Statement from Dr Mario Raviglione, WHO Director, Stop TB Department
In 1993, WHO declared TB a public health emergency and called on all governments, in all regions of the world, to make scaling up TB control an immediately priority. Today, 14 years on, WHO can report for the first time since that declaration, global incidence of TB may have peaked in 2005 with 8.6 million cases, and perhaps begun to decline.
This is thanks to a regular slow decline in Asia and Latin America, and the possible peaking of the TB epidemic in Africa and also in Europe. If this trend is confirmed in the next three to four years, then the Millennium Development Goal relevant to TB may be reached years before 2015.
Mortality is also declining with 1.6 million estimated deaths in 2005, as opposed to 1.7 million in 2004. This is the result of the adoption of the DOTS approach to TB treatment by nearly all countries of the world today, and the remarkable progress in scaling-up treatment especially in India, China and Indonesia.
The World Health Assembly set targets for 2005 for TB control. This is the year WHO takes stock on how well the world did against these targets. The global case detection rate was 60% in 2005, instead of targeted 70%, and global treatment success was 84%, instead of 85%. Although a near-miss, these results have had an impact on the TB burden, and helped in achieving the incidence and mortality decline mentioned already. 26 countries and areas, and the WPRO Region as a whole, have achieved the global targets.
As we mark World TB Day 2007, it is important to acknowledge the progress nations have made in improving access, with more than 26 million TB patients treated to date under DOTS. Many former patients are alive today as a result of the strong commitment to address tuberculosis face on, in the countries most affected by this disease.
We cannot afford to lose the momentum in place now, especially when we look closely at the data in this year's WHO Global TB Control Report. By doing so, we are seeing the warnings of some serious obstacles and alarming developments in TB. If these are left unchallenged, the gains we have made over the last ten years will be jeopardized. This cannot be allowed to happen.
For example, even though the incidence decline may have begun, the expected reduction trend will be very slow. In Asia, where 60% of all cases of TB occur, the reduction is only 1% per year, and in Africa the reduction will depend upon that of HIV incidence. Thus, it will take, not decades, but centuries, to eliminate TB at this slow pace.
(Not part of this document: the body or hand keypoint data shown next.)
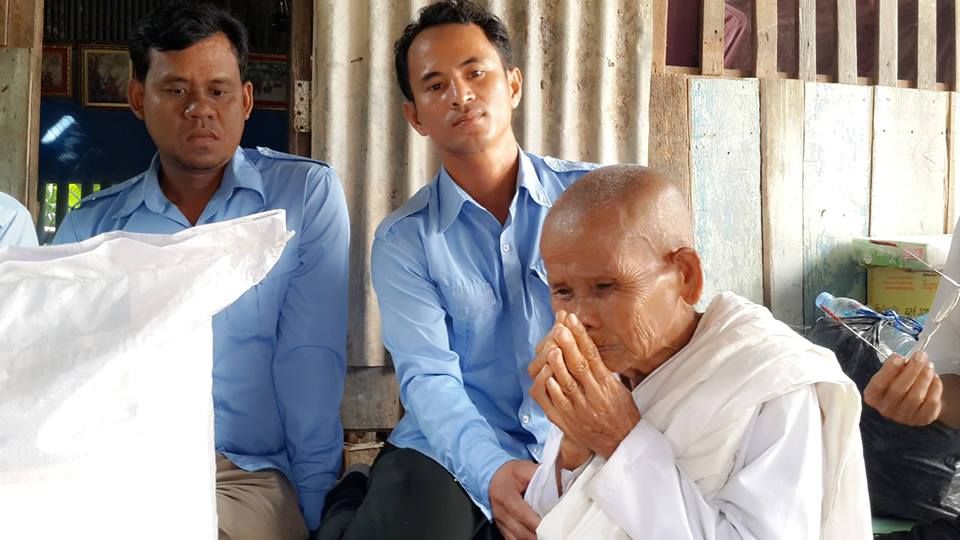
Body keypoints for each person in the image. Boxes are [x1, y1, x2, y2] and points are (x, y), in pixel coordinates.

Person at [51, 3, 349, 539]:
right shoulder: (91, 229)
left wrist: (314, 514)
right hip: (118, 471)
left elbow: (310, 365)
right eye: (176, 90)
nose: (199, 109)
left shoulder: (301, 199)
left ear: (246, 100)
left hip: (243, 476)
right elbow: (64, 377)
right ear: (138, 98)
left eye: (218, 90)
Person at [317, 2, 597, 539]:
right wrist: (491, 472)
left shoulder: (590, 200)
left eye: (476, 73)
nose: (460, 95)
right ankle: (350, 502)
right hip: (446, 449)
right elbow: (429, 378)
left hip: (575, 443)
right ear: (416, 117)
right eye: (436, 84)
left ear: (513, 85)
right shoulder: (405, 240)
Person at [523, 165, 872, 539]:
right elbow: (548, 519)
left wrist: (620, 439)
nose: (580, 317)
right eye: (563, 292)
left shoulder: (770, 381)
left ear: (686, 276)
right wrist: (574, 450)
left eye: (605, 286)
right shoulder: (603, 372)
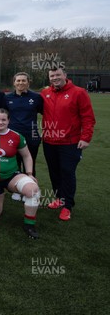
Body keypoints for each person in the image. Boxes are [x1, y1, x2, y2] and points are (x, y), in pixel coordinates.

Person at [0, 109, 41, 239]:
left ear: (8, 121)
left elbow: (27, 155)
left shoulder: (17, 136)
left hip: (11, 176)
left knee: (33, 190)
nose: (0, 122)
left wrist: (29, 173)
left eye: (3, 120)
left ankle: (29, 224)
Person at [41, 67, 96, 221]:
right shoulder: (45, 93)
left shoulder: (79, 92)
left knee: (67, 172)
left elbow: (88, 117)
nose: (55, 78)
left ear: (65, 75)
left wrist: (85, 138)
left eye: (58, 75)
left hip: (70, 142)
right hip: (49, 141)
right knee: (54, 171)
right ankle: (59, 198)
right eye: (52, 76)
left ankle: (67, 206)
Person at [4, 72, 43, 202]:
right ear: (14, 82)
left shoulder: (36, 97)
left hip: (31, 135)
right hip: (13, 136)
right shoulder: (7, 98)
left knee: (30, 163)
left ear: (28, 82)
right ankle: (17, 189)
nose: (21, 83)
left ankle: (32, 189)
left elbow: (45, 113)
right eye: (18, 81)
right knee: (15, 163)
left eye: (23, 81)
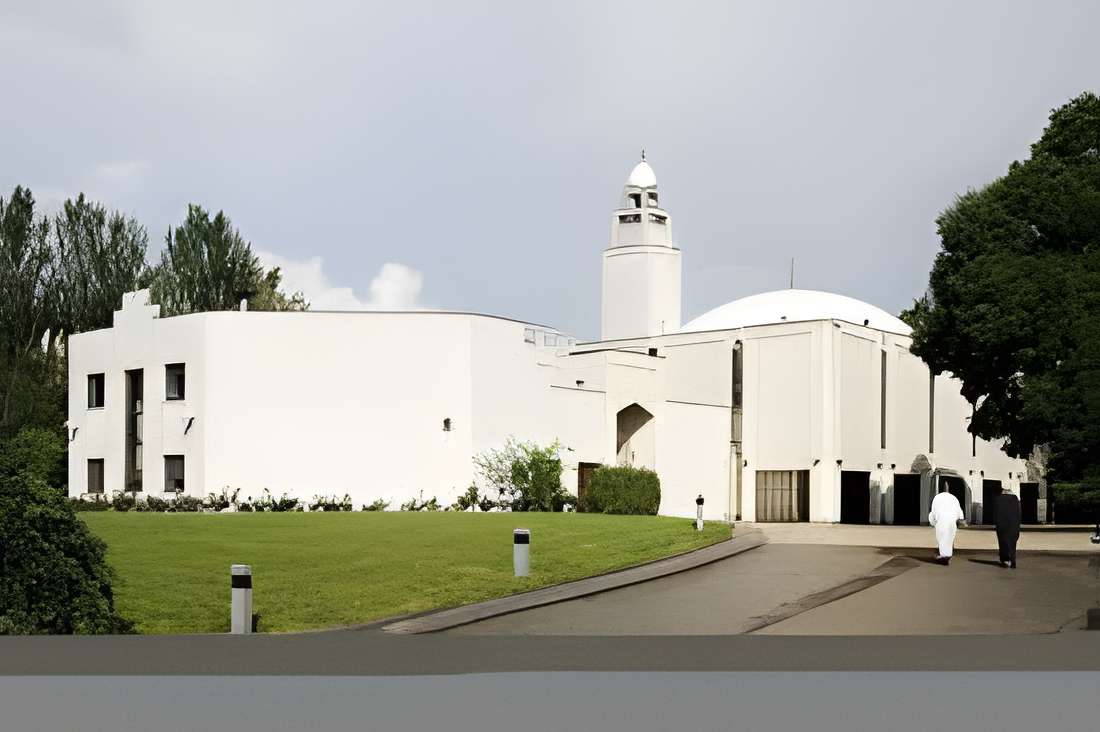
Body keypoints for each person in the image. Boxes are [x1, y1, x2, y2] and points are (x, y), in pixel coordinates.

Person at [929, 483, 964, 565]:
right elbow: (960, 513)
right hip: (951, 522)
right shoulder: (954, 498)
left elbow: (933, 512)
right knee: (949, 539)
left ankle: (944, 556)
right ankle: (946, 555)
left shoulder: (937, 498)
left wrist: (933, 522)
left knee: (942, 539)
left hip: (941, 522)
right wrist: (960, 520)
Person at [995, 486, 1021, 568]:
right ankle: (1013, 560)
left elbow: (995, 513)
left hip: (1001, 525)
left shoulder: (998, 499)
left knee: (1003, 542)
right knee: (1012, 543)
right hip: (1014, 524)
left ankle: (1005, 560)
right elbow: (1019, 512)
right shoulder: (1015, 499)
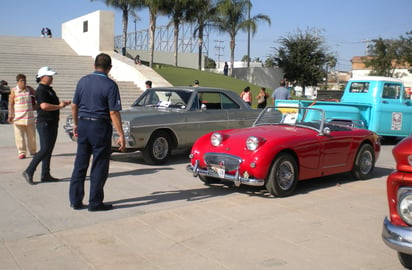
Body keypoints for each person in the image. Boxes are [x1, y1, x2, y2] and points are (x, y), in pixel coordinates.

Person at [69, 53, 125, 212]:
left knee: (80, 163)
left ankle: (75, 200)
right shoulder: (110, 85)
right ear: (109, 68)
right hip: (100, 127)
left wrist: (75, 123)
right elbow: (113, 112)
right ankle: (95, 202)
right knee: (99, 164)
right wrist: (120, 134)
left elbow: (74, 105)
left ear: (94, 65)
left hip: (84, 124)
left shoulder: (83, 81)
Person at [22, 67, 71, 185]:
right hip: (45, 122)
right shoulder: (41, 90)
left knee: (48, 149)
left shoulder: (49, 90)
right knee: (45, 149)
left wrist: (62, 104)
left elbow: (51, 104)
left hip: (52, 122)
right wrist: (59, 106)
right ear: (43, 77)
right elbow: (44, 106)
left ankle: (45, 174)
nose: (52, 78)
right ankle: (29, 170)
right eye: (49, 76)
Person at [8, 74, 37, 159]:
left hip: (29, 118)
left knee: (32, 136)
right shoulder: (14, 90)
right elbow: (11, 103)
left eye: (25, 80)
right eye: (21, 81)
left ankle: (33, 151)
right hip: (18, 118)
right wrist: (10, 114)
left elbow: (37, 96)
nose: (23, 82)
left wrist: (36, 105)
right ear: (18, 82)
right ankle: (22, 152)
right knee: (19, 137)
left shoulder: (29, 89)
Multidrug-resistant TB - or MDR-TB - which is resistant to the two most powerful first-line drugs, exists in countries around the world as a result of bad practices over the past decades and the slow pace of adoption of DOTS. MDR-TB is alarming levels in Eastern Europe, Central Asia, and in parts of China.
Still worse is the appearance of XDR-TB - shorthand for Extensively Drug-Resistant TB - a form of TB resistant not only to first-line drugs but also to second-line drugs, making treatment nearly impossible in some cases.
XDR-TB has been documented so far in at least 35 countries worldwide, including all G8 countries. However, many countries lack the capacity to even detect this form of disease. More concerning is the emergence of XDR-TB in southern Africa among people living with HIV/AIDS, where is has been associated with a more than 90% case fatality rate. A special WHO Task Force has outlined actions that are urgently required to respond to this threat. There must no delay in putting those measures in place to halt the spread of XDR-TB.
Other challenges countries are reporting efforts to address include: the strengthening of basic DOTS programmes, especially the laboratory systems; the slow, though promising, implementation of TB/HIV collaborative interventions and MDR-TB management; improving basic primary services and health systems in general; the involvement of the private sector and civil society; and, last but not least, a major effort to intensify research towards operational solutions and new diagnostics, drugs and vaccines.
All these actions are part of WHO's new Stop TB Strategy and the Stop TB Partnership's Global Plan to Stop TB. By ensuring their implementation, supported by the necessary funding and high-level commitment, we will make progress towards our shared vision - the eventual elimination of TB as a public health problem and ultimately a world free of TB.